The News
The chaos in the Democratic Party looks likely to swamp the Republican National Convention, leaving Donald Trump in an unusual situation: unable to get attention.
Reporters (this one included) are delaying their trips to Milwaukee for the Republican National Convention to cover Joe Biden’s attempt to hang on to power, while the ones who make it to Wisconsin may well be trapped in hotel rooms and media files, ignoring the event’s set pieces for the high-stakes story back east.
Trump’s campaign says they’re pleased enough to leave the media covering the other party’s disarray. “Our job is to make as little news as possible,” said one ally. Democrats, who don’t know who their nominee will be by this time next week, don’t exactly have a plan. But in the newly dynamic US political landscape, their party finally has voters paying attention.
In this article:
Ben’s view
Attention is hardly the only currency in politics. But in the 21st Century, it has proven a valuable and elusive one. And I’m not sure Trump’s aides are correct to make the unusual — for Trump, for politics — bet that the less attention the Republican nominee gets, the better.
In fact, the Democrats’ crisis also exposes Trump’s unexpected weakness: He has grown, in the media term of art, boring.
“3rd Trump RNC vs. history in the making next week by the minute?” texted one prominent television producer. “I know what I’m watching.”
Perhaps that’s fine with Trump, an unpopular candidate sitting on a solid, if modest, lead. Republicans have already shifted RNC rules so that he can name his vice presidential nominee as late as possible, giving him a chance to time the news for maximum coverage. Trump, a showman, loves a surprise, so perhaps he’ll diverge from the safe list of candidates currently in circulation. But it’s hard to see a rapprochement with Marco Rubio, or the ascendancy of Doug Burgum, making much of an impact on this news cycle.

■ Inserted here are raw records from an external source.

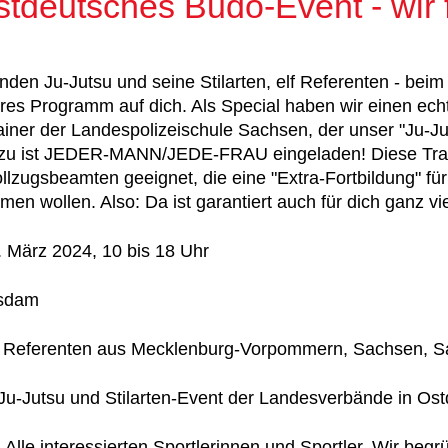
stdeutsches Budo-Event - wir 
nden Ju-Jutsu und seine Stilarten, elf Referenten - bei
es Programm auf dich. Als Special haben wir einen echt
rainer der Landespolizeischule Sachsen, der unser "Ju-J
zu ist JEDER-MANN/JEDE-FRAU eingeladen! Diese Trainin
ollzugsbeamten geeignet, die eine "Extra-Fortbildung" fü
en wollen. Also: Da ist garantiert auch für dich ganz v
 März 2024, 10 bis 18 Uhr
sdam
t Referenten aus Mecklenburg-Vorpommern, Sachsen, S
u-Jutsu und Stilarten-Event der Landesverbände in Os
 Alle interessierten Sportlerinnen und Sportler. Wir be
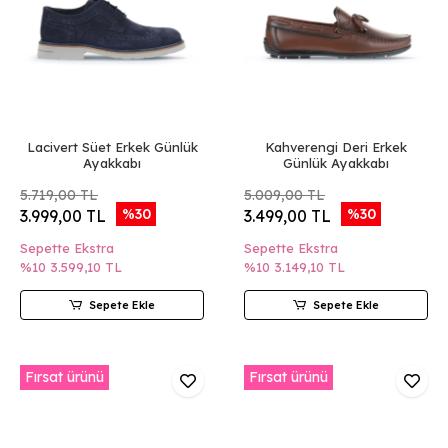
Lacivert Süet Erkek Günlük
Kahverengi Deri Erkek
Ayakkabı
Günlük Ayakkabı
5.719,00 TL
5.009,00 TL
%30
%30
3.999,00 TL
3.499,00 TL
Sepette Ekstra
Sepette Ekstra
%10
3.599,10 TL
%10
3.149,10 TL
Sepete Ekle
Sepete Ekle
Fırsat ürünü
Fırsat ürünü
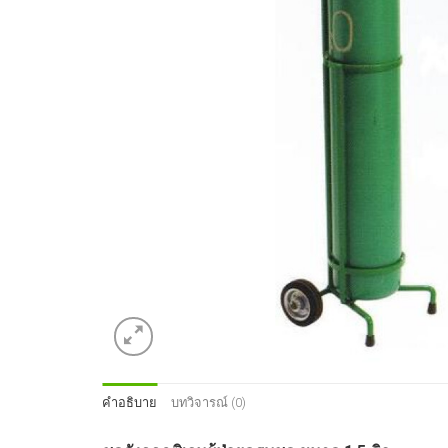
คำอธิบาย
บทวิจารณ์ (0)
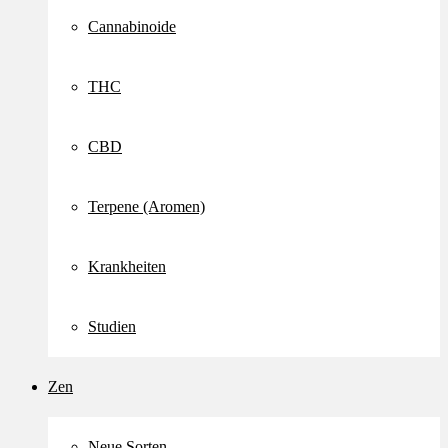
Cannabinoide
THC
CBD
Terpene (Aromen)
Krankheiten
Studien
Zen
Neue Sorten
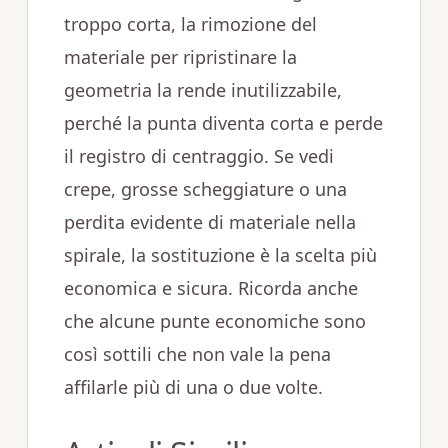
troppo corta, la rimozione del
materiale per ripristinare la
geometria la rende inutilizzabile,
perché la punta diventa corta e perde
il registro di centraggio. Se vedi
crepe, grosse scheggiature o una
perdita evidente di materiale nella
spirale, la sostituzione è la scelta più
economica e sicura. Ricorda anche
che alcune punte economiche sono
così sottili che non vale la pena
affilarle più di una o due volte.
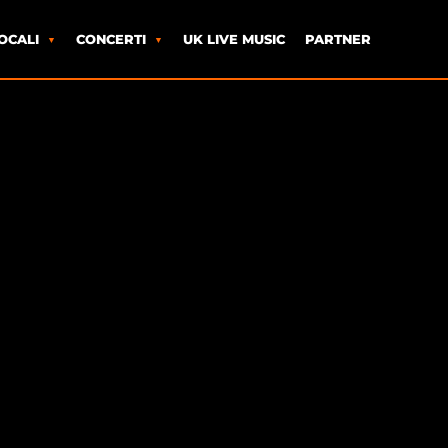
OCALI
CONCERTI
UK LIVE MUSIC
PARTNER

And if Biden is no longer the Democratic nominee next week, his party could easily drown out, or reframe, the Republican convention. A shock new presumptive Democratic nominee, say Kamala Harris, campaigning outside the Fiserv Forum in Milwaukee would be far more compelling than anything happening inside the building.
Room for Disagreement
“I don’t think anyone at the RNC will really care if they are overshadowed by the DNC in disarray. It’s a win either way for them,” said a former top MSNBC executive, Jonathan Wald, who now produces the Don Lemon Show. (He added that there is “a list of people who should thank Joe Biden for his awful debate showing who were otherwise in the media spotlight, including but not limited to Will Lews at the Washington Post, Bibi Netanyahu, and Kevin Costner for the ‘Horizon’ bomb.”
The View From London
Democrats, grasping at straws, have looked to the surprise right-wing defeat in France and the collapse of the Tory Party in Britain for hope. But one close observer of British politics noted another trend in a conversation Friday: How swiftly voters’ allegiances may shift, and how much new information they can take in over what used to be considered a short period of time. It only took a month for Nigel Farage’s Reform UK party, and for a group of pro-Palestinian independent candidates, to emerge from nowhere to scoop up hundreds of thousands of votes and a handful of seats in parliament. In France, everyone from committed communists to business-oriented centrists coordinated in a mad dash after the far right led the first round of voting. In 2024, three months is an eternity.